# [Task instructions]
Render every line of text in the listing below as a numbered list, omitting blank lines and leaving the pictures out of the answer.

====== Extracted data ======

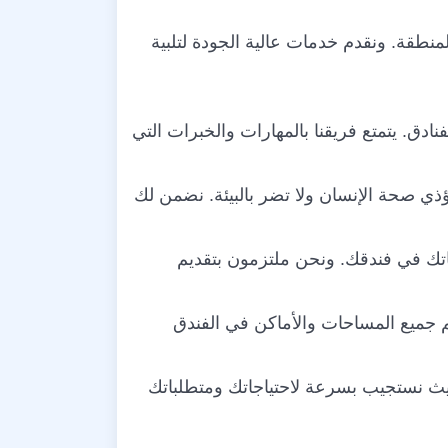
قة. ونقدم خدمات عالية الجودة لتلبية
ق. يتمتع فريقنا بالمهارات والخبرات التي
ي صحة الإنسان ولا تضر بالبيئة. نضمن لك
اتك في فندقك. ونحن ملتزمون بتقديم
 جميع المساحات والأماكن في الفندق
يث نستجيب بسرعة لاحتياجاتك ومتطلباتك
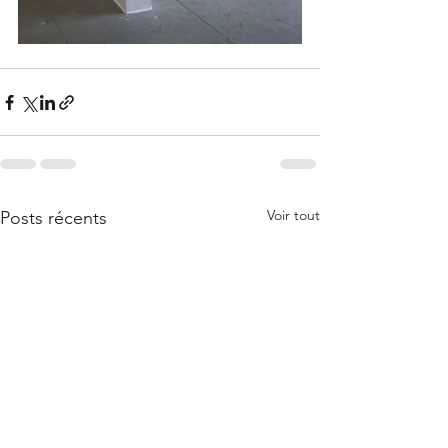
Voir tout
Posts récents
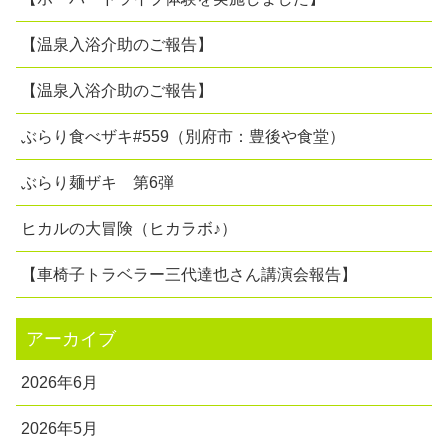
【温泉入浴介助のご報告】
【温泉入浴介助のご報告】
ぶらり食べザキ#559（別府市：豊後や食堂）
ぶらり麺ザキ 第6弾
ヒカルの大冒険（ヒカラボ♪）
【車椅子トラベラー三代達也さん講演会報告】
アーカイブ
2026年6月
2026年5月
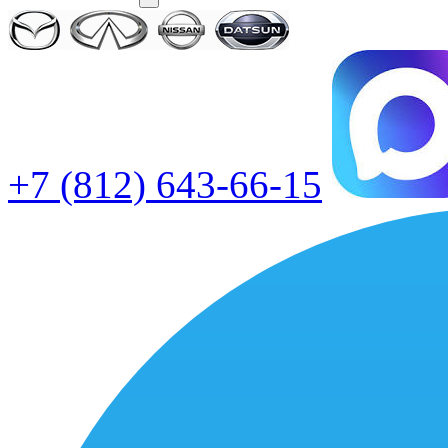
+7 (812) 643-66-15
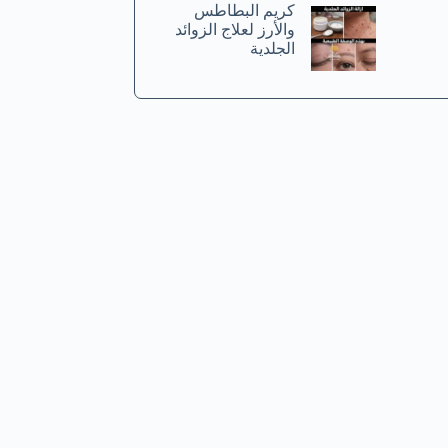
كريم البطاطس
والأرز لعلاج الزوائد
الجلدية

======

# [Exercise output]
1. قة. ونقدم خدمات عالية الجودة لتلبية
2. ق. يتمتع فريقنا بالمهارات والخبرات التي
3. ي صحة الإنسان ولا تضر بالبيئة. نضمن لك
4. اتك في فندقك. ونحن ملتزمون بتقديم
5.  جميع المساحات والأماكن في الفندق
6. يث نستجيب بسرعة لاحتياجاتك ومتطلباتك
7. Voir tout
8. Posts récents
9. 【温泉入浴介助のご報告】
10. 【温泉入浴介助のご報告】
11. ぶらり食べザキ#559（別府市：豊後や食堂）
12. ぶらり麺ザキ 第6弾
13. ヒカルの大冒険（ヒカラボ♪）
14. 【車椅子トラベラー三代達也さん講演会報告】
15. アーカイブ
16. 2026年6月
17. 2026年5月
18. +7 (812) 643-66-15
19. كريم البطاطس
20. والأرز لعلاج الزوائد
21. الجلدية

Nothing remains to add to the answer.